I get the point—the sick person is supposed to be a full-time parent and hey, the kid needs you all the time. And I appreciate that the parent is often a dad.

But I’ve met too many full-time parents (mostly mothers) who describe what it’s like to ache all over, and have no one to help at home because their partner has no paid sick days at work. If he doesn’t go in to work, the electricity goes out. If one partner misses a day’s pay, they risk being able to afford the medicine needed for the other to recover. Or perhaps the sick parent doesn’t have a partner, only a mother or sibling who likewise would end up without pay or without a job for stepping in to help.

What the parent in that ad needs isn’t NyQuil; it’s access to paid sick days—so that when they or their child is sick, they don’t have to risk an economic disaster for doing exactly what their doctor orders.

The good news is that this is exactly what the recent momentum behind paid sick days is guaranteeing. Not only are newly passed laws helping millions of people earn paid sick days for the first time, they’re also helping millions more who already earn paid time off, but aren’t allowed to use it to care for a sick family member.

This is why paid sick days are so popular with voters across the political spectrum. And it’s why President Obama in his State of the Union address called for action on paid sick days both from Congress and from cities and states. “Since paid sick leave won where it was on the ballot last November,” the President said, “let’s put it to a vote right here in Washington.”

I took that remark as a shout-out to the organizing and campaigns happening across the country. On a November election night awash with losses for progressives, paid sick days ballot measures sawa clean sweep. In 2014 activists also saw a string of legislative wins—in one year nearly tripling the number of locations with paid sick days laws and increasing fivefold the number of workers who will newly have access.

President Obama was also sending a signal to those considering running for President and other high office in 2016: highlight this issue.
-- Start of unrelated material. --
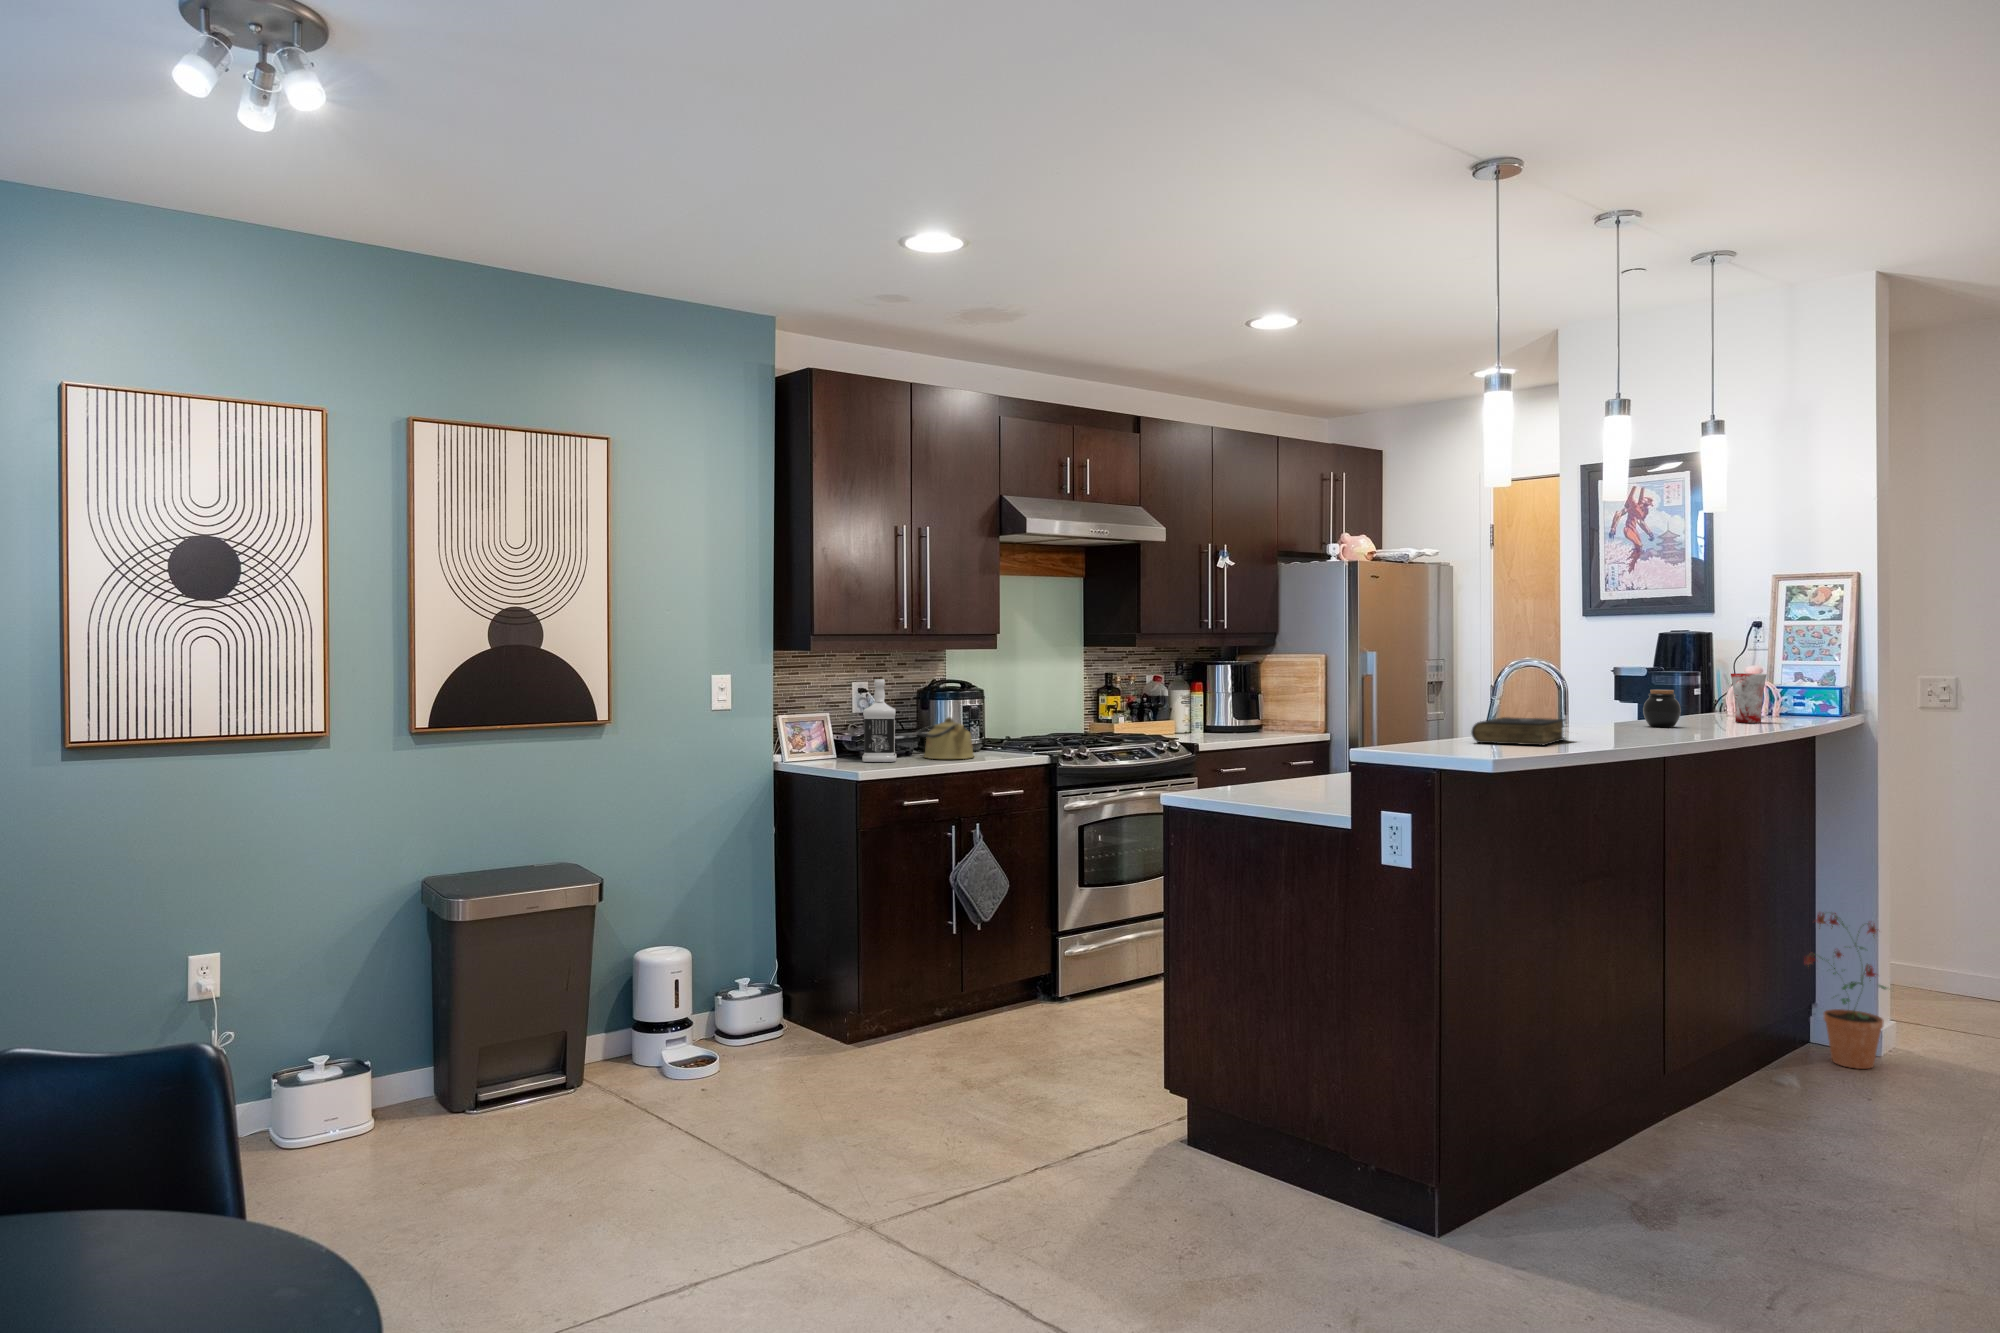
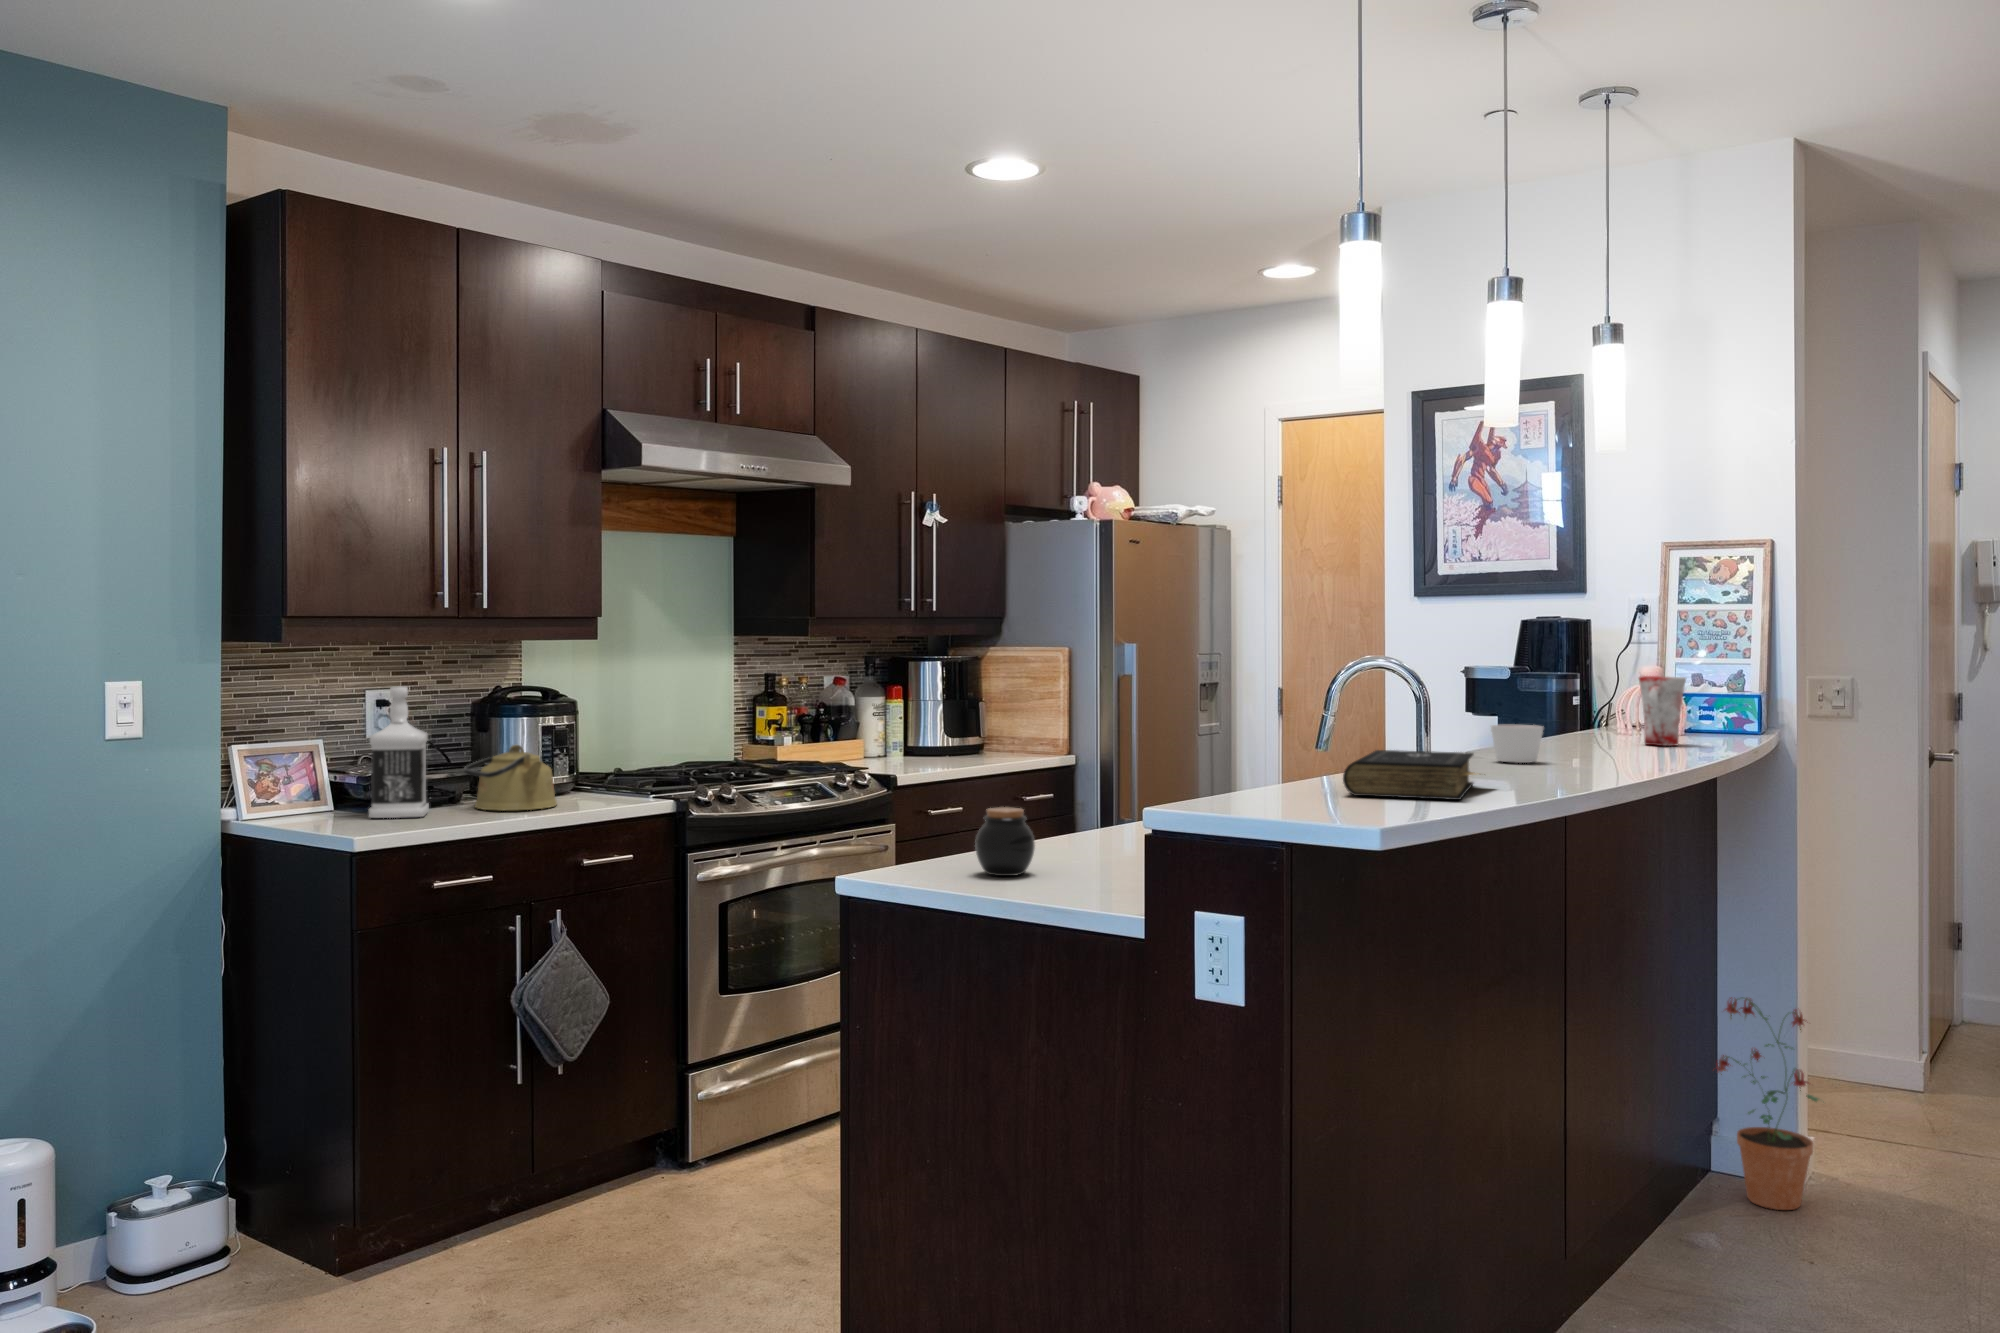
jar: present [1643,690,1681,727] -> present [975,807,1035,876]
candle: none [1599,705,1637,730] -> present [1491,725,1543,763]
Women, of course, are disproportionately impacted by the lack of paid sick days. And they also need men to share caregiving responsibilities—which many men want to do, and many more will do, when they stop being punished for it at work.

But President Obama is right that a paid sick days policy will strengthen the American economy. Members of Family Values @ Work, a network of coalitions in 21 states working for family-friendly policies, wrote to the President asking him to make such a call to action in his State of the Union address. They detailed the consequences when they’re docked pay or lose a job for being a good parent. A roof or car that goes unfixed. No new shoes. No dinners out. All that translates into less money going to small business and boosting the economy.

We now have a glimpse of what our future looks like. As a seamstress in Portland, Oregon, where a new paid sick days law was implemented a year ago, wrote to the President, “One morning I woke in so much pain, I knew I couldn’t get up without help. I had a few minutes of panic and anxiety. Then I remembered—now we have paid sick days.”

So we decided to make a“NyQuil” ad of our own. Only this time, the child responds to her sick mother: “What am I, chopped liver? Daddy … call your boss and use a paid sick day to look after me and mommy.”

The momentum that inspired President Obama’s remarks continues. Just this week, Tacoma, WA passed a paid sick days ordinance. In the coming months, we’ll see legislators in Philadelphia, Chicago, New Jersey, Vermont, Oregon, Maryland, and elsewhere take up the issue—and many of the bills will pass.

Because with children or without, we can’t avoid our own achy, sneezing, can’t-pick-up-my-head spells. NyQuil’s not the answer. Banding together for paid sick days for all is.